OSMANLI PADİŞAHLARI VE KARDEŞ KATLİ
Kardeş katli şudur; padişah öldüğünde, saraydaki tüm şehzadeler öldürülüyordu. Baba öldüğü zaman içlerinden biri hariç kendi hayatları da sona eriyordu. Böyle bir devlet yapısı, saray ve taht şartlarında o toplumda yaşayan insanların bir değerinin olup olamayacağını bir düşünün. Osmanlı da iktidar ( taht ) amca katliyle başlıyor, baba, çocuk, kardeş katliyle devam ediyor. Birinci olarak; Osmanlıda ki en pis, kirli ve insanlık dışı uygulama budur. Tarihçiler nasıl açıklarsa açıklasınlar gerçek de budur.
O kadar, öyle ki; Deli İbrahim padişah olduğuna inanmayıp hücresinden çıkmadı, çıkartamadılar.
1. Mustafa tamamen deliydi. Sürekli bir noktaya bakıp kalan ve balıkları altınla besleyen birisiydi.
3. Osman içki düşkünü ve afyonkeşti.
- Genç Osman’ın hüzünlü hikayesi ve nasıl sapıkça öldürüldüğü hala halkın hafızasında yer etmiştir.
2. Süleyman kırk yıl hücrede kaldı, 47 yaşında tahta çıktığında tabiatıyla, devleti yönetemedi. Aciz, zavallı bir padişahtı.
- Başka bir padişah 4.Mehmet, lakabı ‘’avcı’’ idi.

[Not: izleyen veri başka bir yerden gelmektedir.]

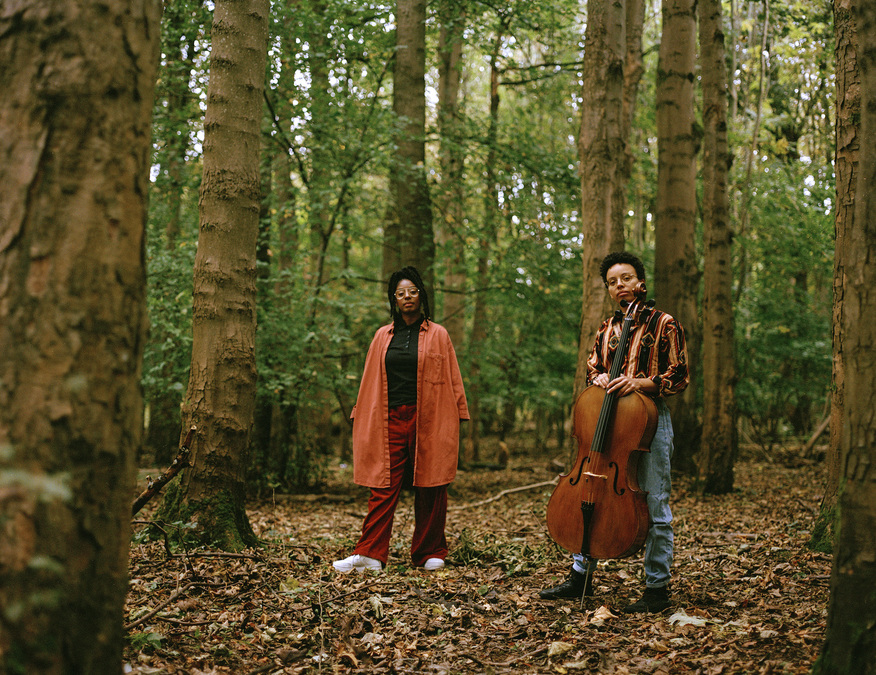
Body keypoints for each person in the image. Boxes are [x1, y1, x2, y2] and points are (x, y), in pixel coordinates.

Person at [539, 251, 689, 613]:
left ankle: (657, 588)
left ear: (641, 282)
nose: (619, 286)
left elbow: (678, 375)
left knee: (655, 504)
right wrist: (600, 378)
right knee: (590, 492)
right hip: (604, 422)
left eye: (626, 278)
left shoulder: (664, 323)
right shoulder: (607, 329)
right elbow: (593, 368)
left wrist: (639, 383)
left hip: (646, 423)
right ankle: (580, 577)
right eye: (612, 282)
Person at [333, 266, 469, 573]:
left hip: (429, 418)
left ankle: (429, 551)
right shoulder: (383, 336)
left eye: (412, 292)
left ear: (421, 296)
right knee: (382, 485)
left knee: (431, 483)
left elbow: (453, 378)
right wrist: (360, 414)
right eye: (400, 293)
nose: (407, 297)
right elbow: (369, 379)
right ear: (394, 300)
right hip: (388, 419)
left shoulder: (438, 334)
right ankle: (370, 553)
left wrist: (459, 413)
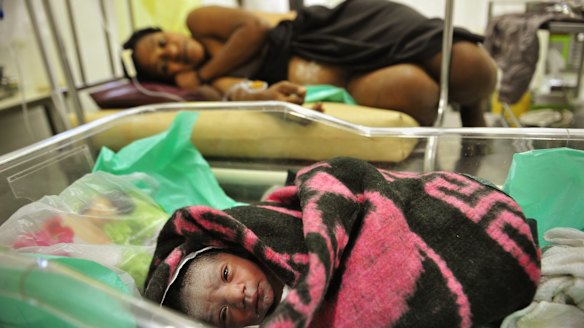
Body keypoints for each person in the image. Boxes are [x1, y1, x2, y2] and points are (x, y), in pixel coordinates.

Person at [144, 157, 540, 328]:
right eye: (225, 315)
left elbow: (344, 185)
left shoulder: (281, 234)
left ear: (235, 248)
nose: (239, 295)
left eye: (226, 275)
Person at [123, 0, 498, 127]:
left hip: (339, 30)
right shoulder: (212, 81)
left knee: (473, 68)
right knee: (421, 96)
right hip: (345, 81)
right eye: (163, 66)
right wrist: (267, 95)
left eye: (162, 45)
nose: (171, 55)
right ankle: (467, 114)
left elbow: (251, 29)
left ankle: (472, 107)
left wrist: (204, 71)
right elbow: (237, 93)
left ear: (169, 32)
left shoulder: (199, 21)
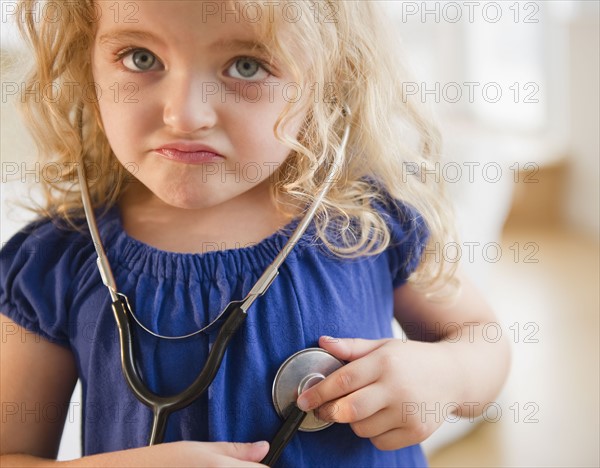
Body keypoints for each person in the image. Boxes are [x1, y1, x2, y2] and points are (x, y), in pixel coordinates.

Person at [0, 1, 511, 467]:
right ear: (84, 64)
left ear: (329, 78)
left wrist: (446, 376)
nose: (185, 114)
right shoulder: (52, 264)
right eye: (139, 57)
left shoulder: (367, 222)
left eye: (247, 65)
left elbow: (481, 341)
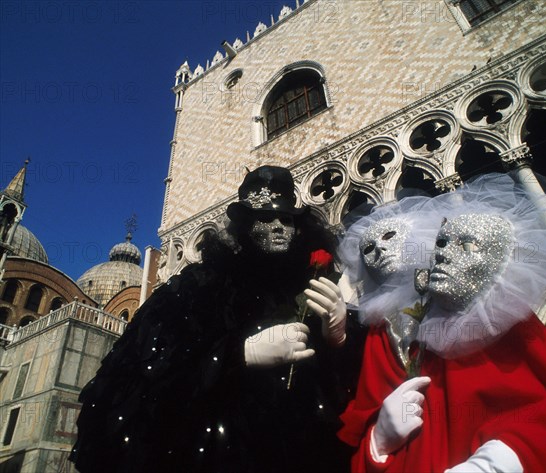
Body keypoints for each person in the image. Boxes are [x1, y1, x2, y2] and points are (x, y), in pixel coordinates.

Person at [70, 165, 364, 473]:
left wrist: (339, 336)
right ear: (246, 226)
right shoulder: (200, 285)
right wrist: (237, 355)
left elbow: (345, 390)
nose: (278, 226)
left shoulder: (311, 287)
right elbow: (148, 374)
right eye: (265, 218)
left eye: (286, 219)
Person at [338, 173, 546, 472]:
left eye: (389, 237)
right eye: (368, 249)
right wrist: (379, 440)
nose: (381, 251)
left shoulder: (487, 306)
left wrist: (496, 463)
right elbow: (365, 420)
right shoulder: (381, 335)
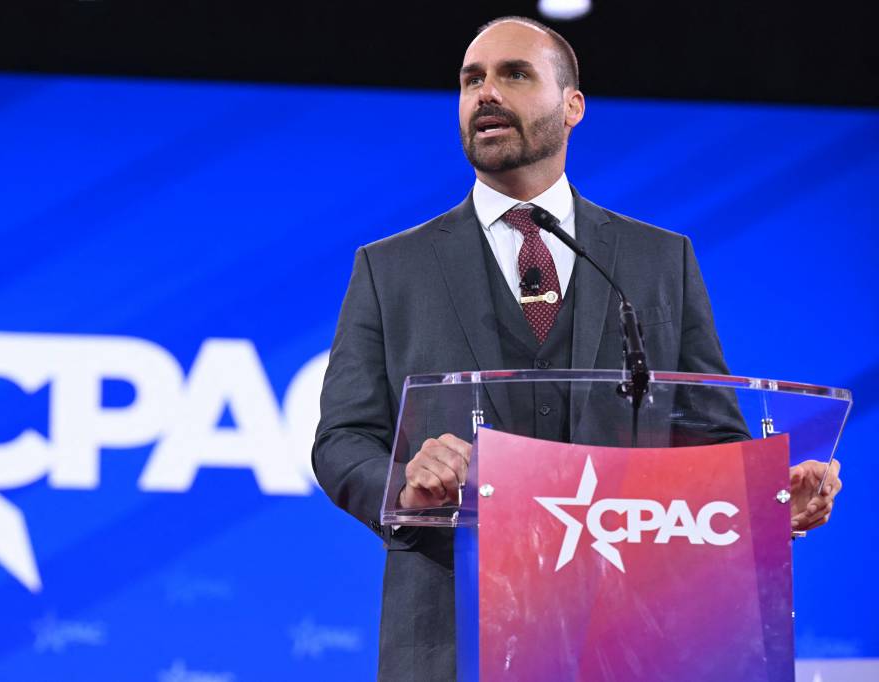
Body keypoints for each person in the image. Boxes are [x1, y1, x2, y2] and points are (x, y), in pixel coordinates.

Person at [312, 16, 842, 681]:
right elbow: (341, 441)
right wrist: (404, 488)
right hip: (453, 640)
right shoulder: (390, 270)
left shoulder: (656, 262)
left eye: (514, 74)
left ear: (572, 106)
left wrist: (764, 505)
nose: (485, 94)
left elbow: (710, 440)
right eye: (471, 79)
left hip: (628, 639)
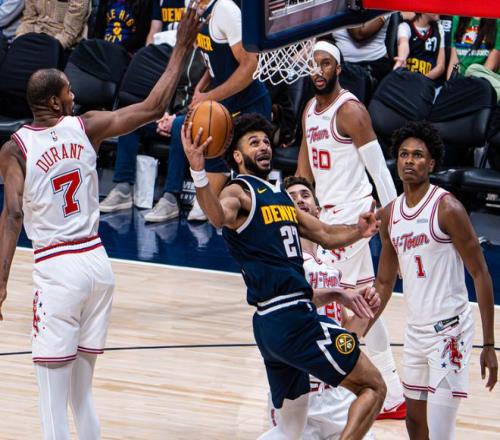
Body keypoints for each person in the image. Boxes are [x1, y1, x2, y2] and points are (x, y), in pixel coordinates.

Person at [0, 5, 203, 439]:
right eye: (68, 91)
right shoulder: (87, 126)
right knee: (82, 396)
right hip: (97, 264)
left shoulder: (15, 149)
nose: (74, 96)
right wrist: (181, 48)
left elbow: (13, 213)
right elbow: (154, 106)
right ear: (53, 102)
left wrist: (0, 282)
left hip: (57, 268)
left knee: (52, 402)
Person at [182, 112, 386, 439]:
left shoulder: (281, 198)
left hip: (273, 324)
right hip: (293, 320)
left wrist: (359, 230)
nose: (264, 147)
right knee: (373, 386)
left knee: (290, 430)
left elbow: (325, 233)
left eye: (266, 141)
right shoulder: (239, 191)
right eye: (253, 143)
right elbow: (218, 217)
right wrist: (198, 171)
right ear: (238, 156)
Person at [296, 40, 406, 420]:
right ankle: (392, 395)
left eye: (326, 63)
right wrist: (295, 207)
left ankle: (331, 391)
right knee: (363, 302)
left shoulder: (351, 111)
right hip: (328, 218)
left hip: (355, 218)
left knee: (331, 300)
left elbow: (380, 173)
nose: (319, 70)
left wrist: (396, 227)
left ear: (338, 68)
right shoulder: (309, 110)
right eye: (314, 64)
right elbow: (304, 170)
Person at [373, 120, 498, 440]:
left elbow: (480, 273)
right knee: (414, 424)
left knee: (441, 430)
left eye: (417, 155)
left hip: (450, 331)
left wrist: (488, 344)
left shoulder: (447, 208)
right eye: (404, 154)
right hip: (415, 331)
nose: (409, 160)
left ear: (431, 164)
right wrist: (363, 325)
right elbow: (384, 283)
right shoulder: (390, 214)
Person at [265, 175, 374, 440]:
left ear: (317, 210)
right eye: (291, 197)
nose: (299, 200)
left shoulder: (330, 270)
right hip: (301, 390)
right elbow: (288, 305)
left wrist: (363, 311)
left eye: (305, 195)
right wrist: (337, 294)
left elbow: (347, 336)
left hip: (335, 391)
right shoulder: (280, 260)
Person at [447, 17, 499, 100]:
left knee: (473, 69)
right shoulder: (458, 18)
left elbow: (491, 66)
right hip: (461, 83)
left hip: (484, 84)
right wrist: (449, 88)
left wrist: (471, 90)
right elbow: (453, 62)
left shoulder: (497, 20)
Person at [16, 0, 91, 49]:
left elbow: (69, 33)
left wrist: (52, 48)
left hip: (61, 42)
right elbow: (29, 19)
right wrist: (20, 37)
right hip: (36, 35)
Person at [394, 13, 446, 82]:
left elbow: (441, 66)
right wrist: (402, 58)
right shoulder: (405, 26)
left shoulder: (439, 28)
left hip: (428, 81)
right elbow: (403, 43)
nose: (439, 10)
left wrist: (421, 80)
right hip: (406, 80)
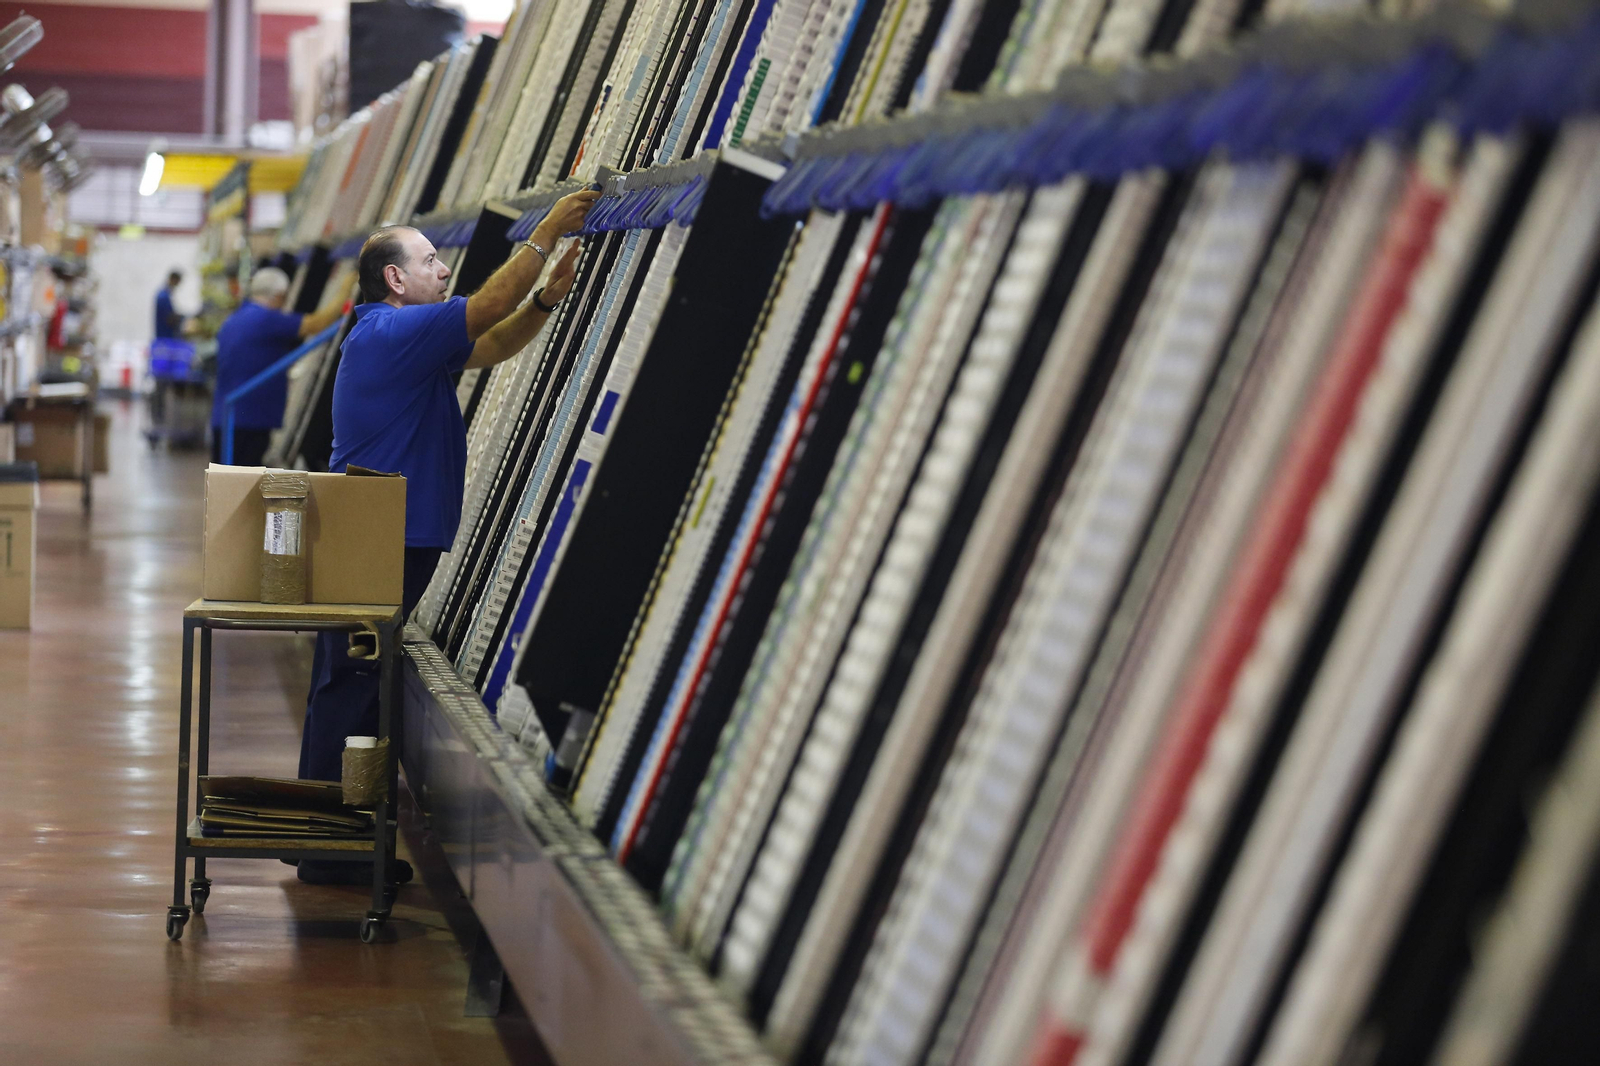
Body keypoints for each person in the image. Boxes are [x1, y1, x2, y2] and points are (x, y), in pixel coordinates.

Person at [294, 187, 600, 885]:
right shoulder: (389, 332)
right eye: (431, 261)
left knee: (356, 684)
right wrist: (547, 229)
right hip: (378, 535)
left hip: (389, 533)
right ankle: (328, 846)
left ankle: (331, 840)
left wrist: (546, 303)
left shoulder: (406, 345)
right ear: (395, 280)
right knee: (353, 687)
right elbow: (487, 307)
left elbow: (490, 343)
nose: (444, 271)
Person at [210, 267, 353, 466]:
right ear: (278, 295)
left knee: (226, 483)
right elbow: (317, 323)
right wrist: (347, 287)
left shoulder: (236, 319)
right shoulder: (265, 319)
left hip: (229, 416)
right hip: (249, 419)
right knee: (243, 484)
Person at [154, 270, 184, 340]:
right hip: (165, 336)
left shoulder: (165, 295)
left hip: (166, 335)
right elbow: (169, 318)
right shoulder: (163, 296)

Av ve sefahatten başka bir şey düşünmezdi. Devleti uzun süre ‘’Köprülü Ailesi’’ idare etti. Başka örnekler de verilebilinir ama bu kadar yeter. Bazı istisnalar hariç, Osmanlı padişahlarının bir çoğu devleti yönetme yeteneğinden yoksun ve yetersizdir. Osmanlı devlet ve ahlak anlayışının temelinde bugün hala geçerli olan ‘’devlet için yapılan her şey mubahtır’’ anlayışı yatar.
Öldürerek ve çürüterek büyüdüler ve sonra çöktüler. Gelenekleri ve tarihsel misyonları bu. Çenegir, tablakar, sofracı. Bunların önemli bir kısmı güzel erkek çocuklarıdır. Bunlara ‘’zülüflü oğlanlar’’ denirdi. Bunlar küçük yaşta saraya alınır ve padişahı etkilemek için zülüf takarlardı. Sırma saçları göğüsten aşağıya sarkar, bu da onların daha kadınsı görünmesini sağlardı. Sarayda, Enderun da bin civarında zülüflü ağa olduğu bilinmektedir. Müneccimlik, üfürükçülük ve zülüflü oğlanlarla vakit geçirmek Osmanlı padişahlarının önemli bir özelliğiydi. O kadar yasallaşmıştı ki; bir Osmanlı hayranı ve sevicisi olan Murat Bardakçı ‘’Osmanlı da Seks ‘’ kitabında ayrıntılı anlatır. Her ne kadar Bardakçı bunu ‘’ Kama Sutra ‘’ ve ‘’ Kokulu Bahçe ‘’ hikayeleriyle koşutluk kursa ve estetiz etmeye çalışsa da Osmanlı’nın ahlak anlayışı anlaşılır gibi değildir. İşin ilginci, bu durum toplumsal anlamda da onay görmekteydi. Halka da bulaşmıştı. Oteller, hanlar, hamamlar, tersaneler, bekar evleri pislik yuvası olmuştu.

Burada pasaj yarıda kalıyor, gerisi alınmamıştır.